All entries are to be transcribed exactly. Pictures are not part of the copy.

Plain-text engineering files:
##############################

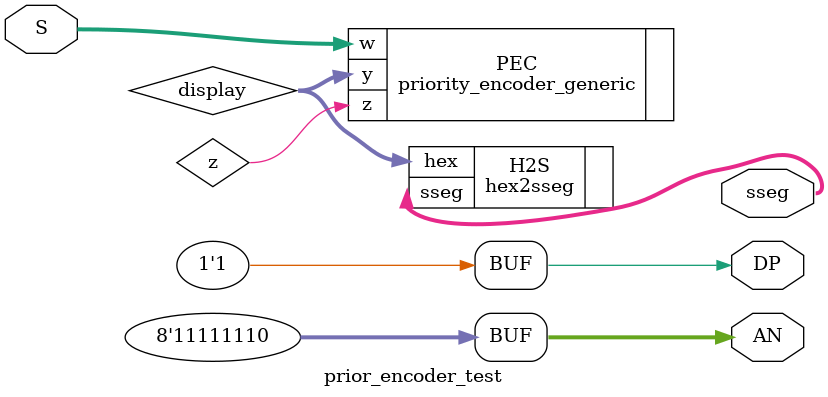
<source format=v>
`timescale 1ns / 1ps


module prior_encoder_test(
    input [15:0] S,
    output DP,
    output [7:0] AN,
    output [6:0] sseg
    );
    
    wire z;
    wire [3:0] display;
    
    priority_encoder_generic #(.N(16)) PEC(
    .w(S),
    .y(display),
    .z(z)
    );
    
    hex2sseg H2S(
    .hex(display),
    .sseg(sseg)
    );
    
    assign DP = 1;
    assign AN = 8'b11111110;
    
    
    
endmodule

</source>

##############################

Task solution
<source format=v>
`timescale 1ns / 1ps


module prior_encoder_test(
    input [15:0] S,
    output DP,
    output [7:0] AN,
    output [6:0] sseg
    );
    
    wire z;
    wire [3:0] display;
    
    priority_encoder_generic #(.N(16)) PEC(
    .w(S),
    .y(display),
    .z(z)
    );
    
    hex2sseg H2S(
    .hex(display),
    .sseg(sseg)
    );
    
    assign DP = 1;
    assign AN = 8'b11111110;
    
    
    
endmodule

</source>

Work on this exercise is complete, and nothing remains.